**SET EXERCISE**: Copy each of the lines below word for word, leaving out the pictures.

━━━━

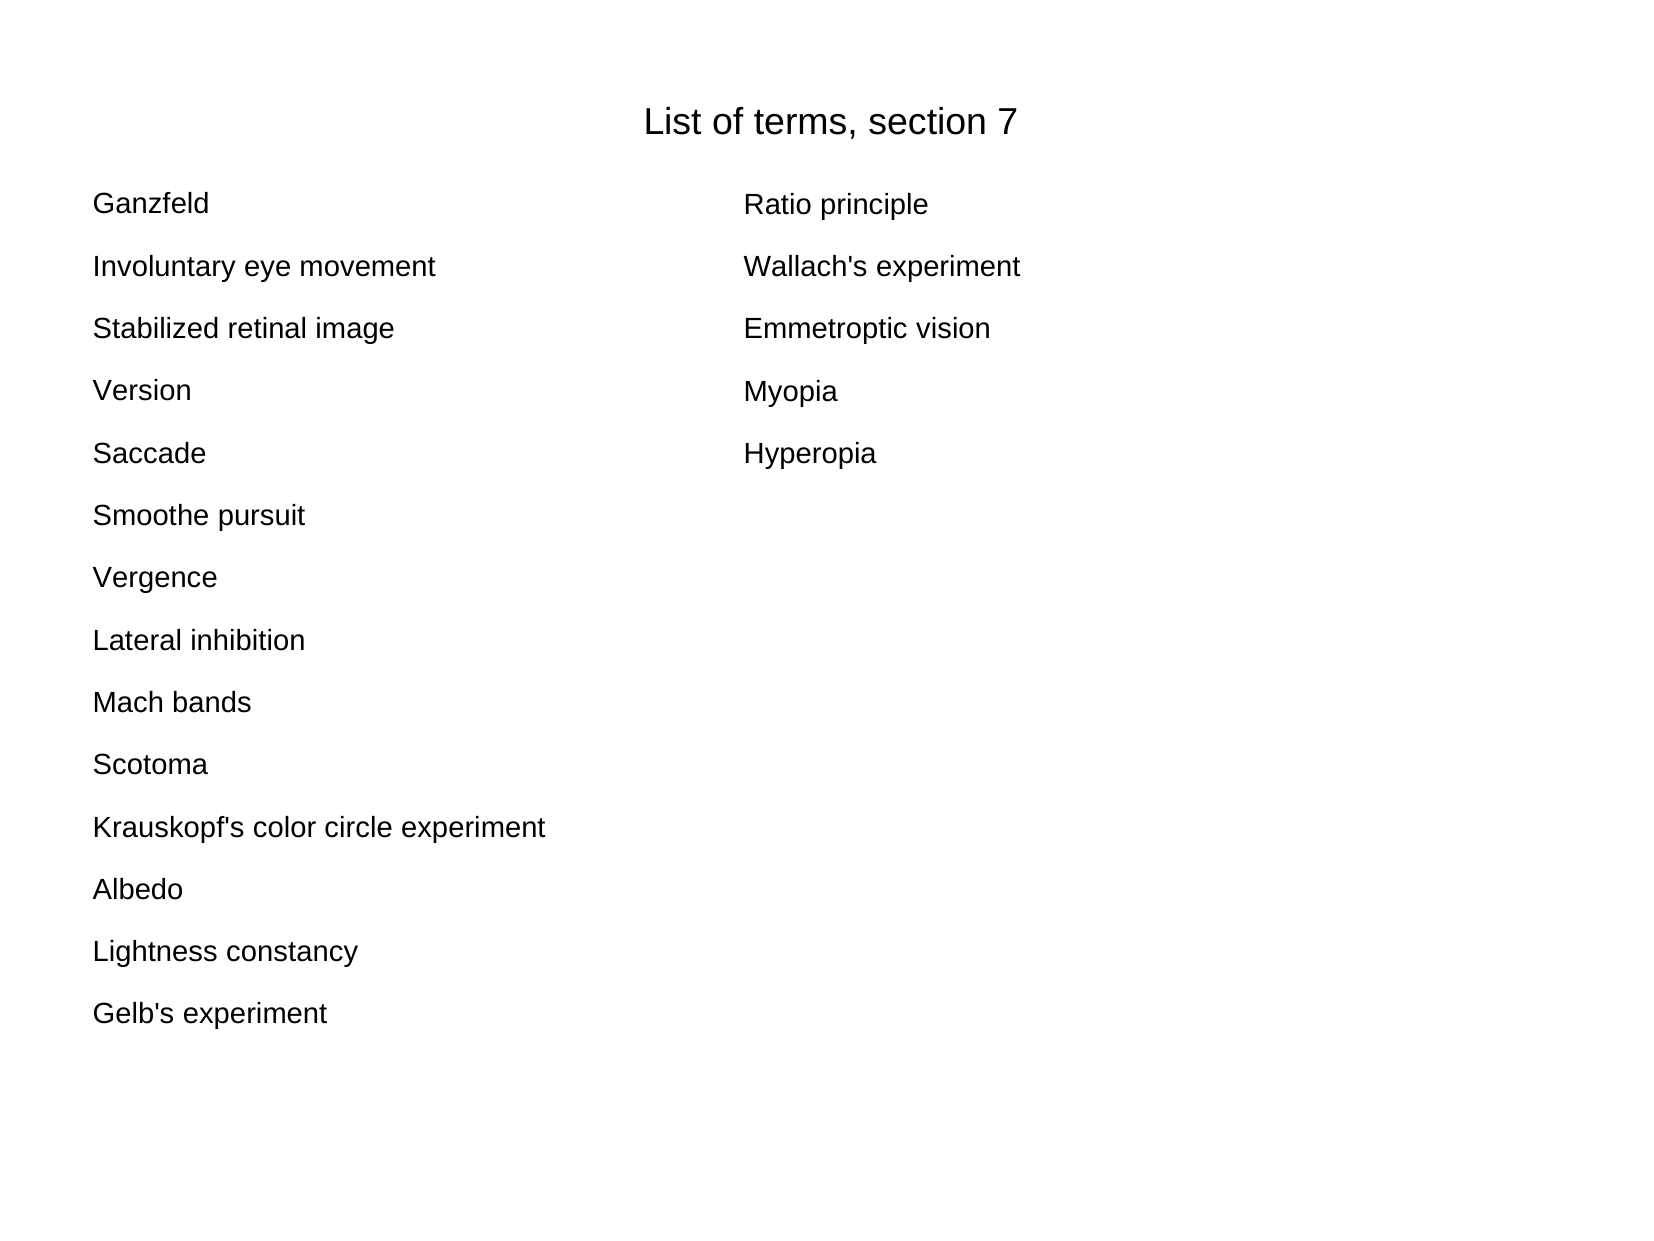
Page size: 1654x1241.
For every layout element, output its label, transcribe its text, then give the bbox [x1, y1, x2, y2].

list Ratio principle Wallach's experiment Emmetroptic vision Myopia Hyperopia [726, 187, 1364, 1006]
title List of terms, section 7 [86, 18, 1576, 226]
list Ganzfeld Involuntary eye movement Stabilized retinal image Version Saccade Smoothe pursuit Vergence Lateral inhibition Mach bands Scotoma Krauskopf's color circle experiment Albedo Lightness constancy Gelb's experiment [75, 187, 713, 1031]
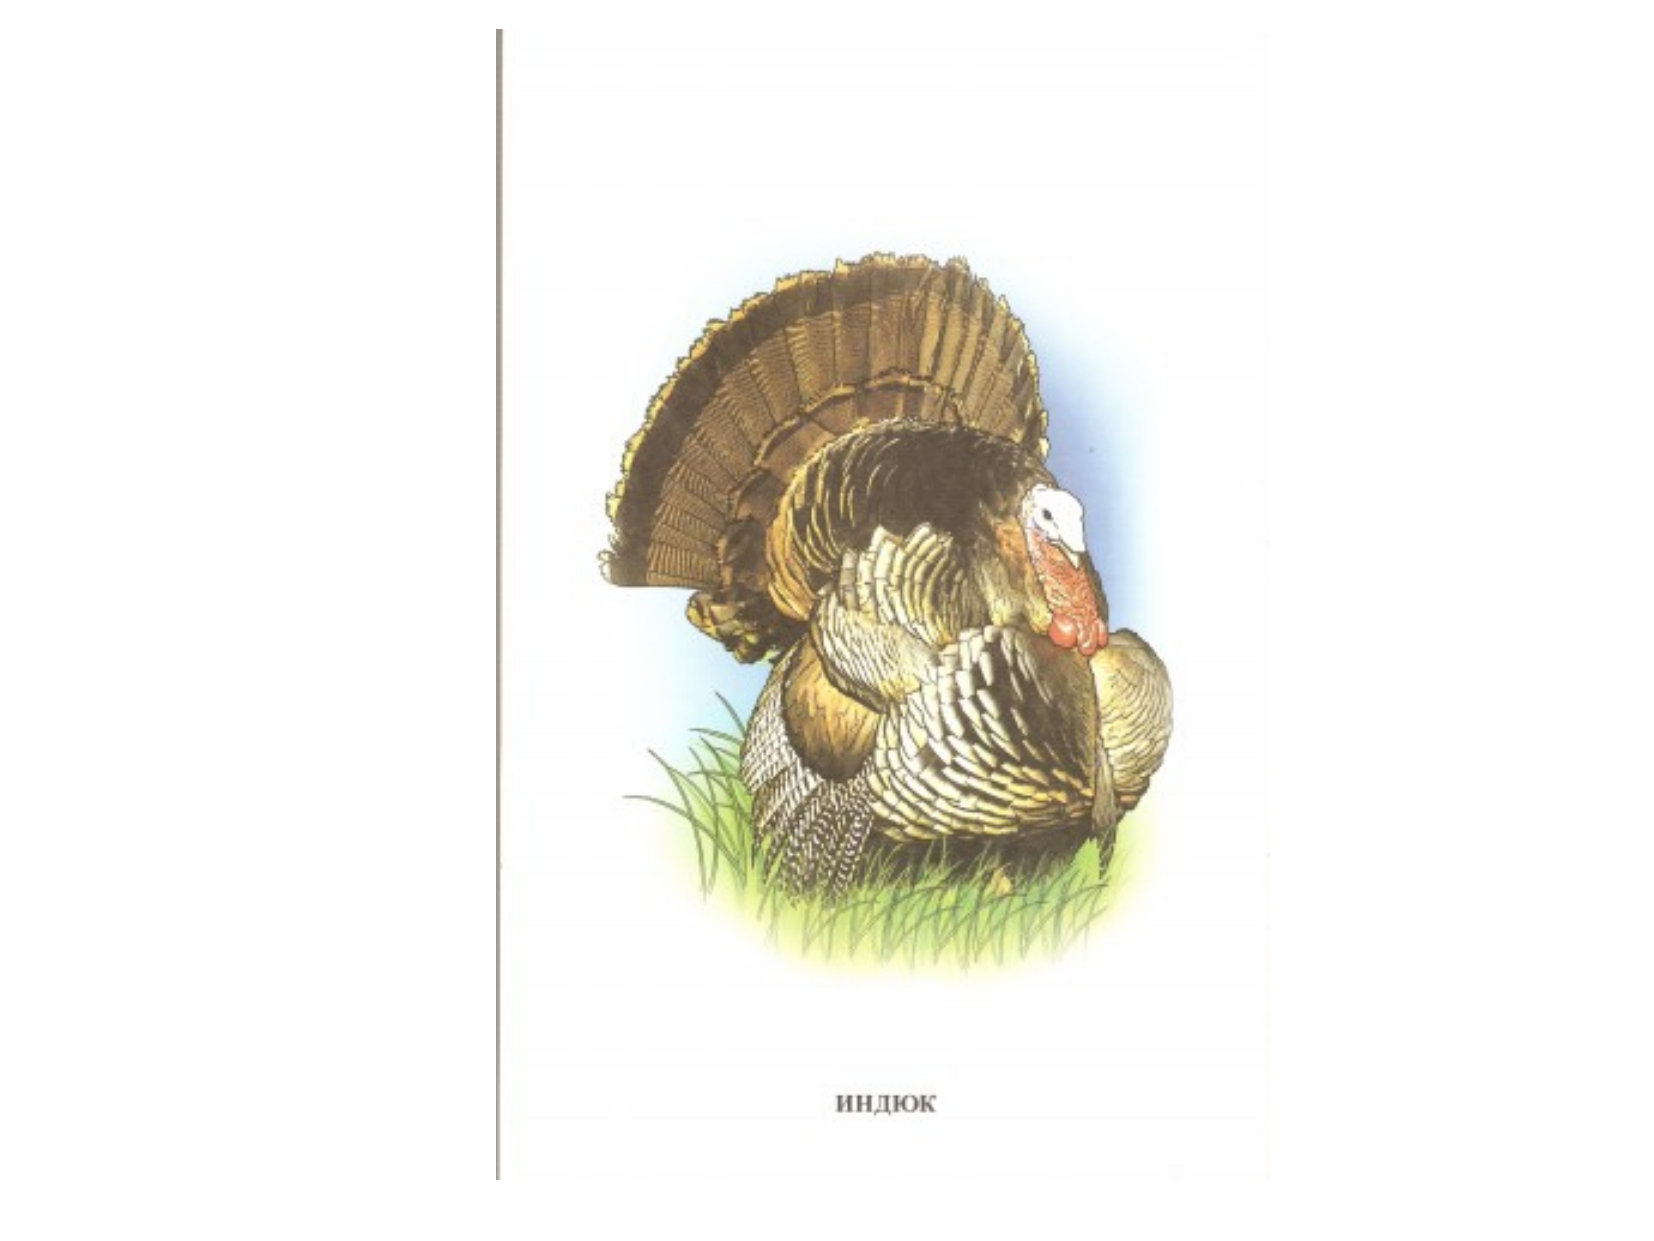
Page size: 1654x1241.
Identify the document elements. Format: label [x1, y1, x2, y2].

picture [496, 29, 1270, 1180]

━━━━

**SOLUTION TO THE PROBLEM**:
Page size: 1654x1241.
For every layout element, output its label, transcribe its text, then give the bbox [x1, y1, x2, y2].

list Ratio principle Wallach's experiment Emmetroptic vision Myopia Hyperopia [726, 187, 1364, 1006]
title List of terms, section 7 [86, 18, 1576, 226]
list Ganzfeld Involuntary eye movement Stabilized retinal image Version Saccade Smoothe pursuit Vergence Lateral inhibition Mach bands Scotoma Krauskopf's color circle experiment Albedo Lightness constancy Gelb's experiment [75, 187, 713, 1031]
Page size: 1654x1241.
Identify the document elements. Format: label [x1, y1, x2, y2].

picture [496, 29, 1270, 1180]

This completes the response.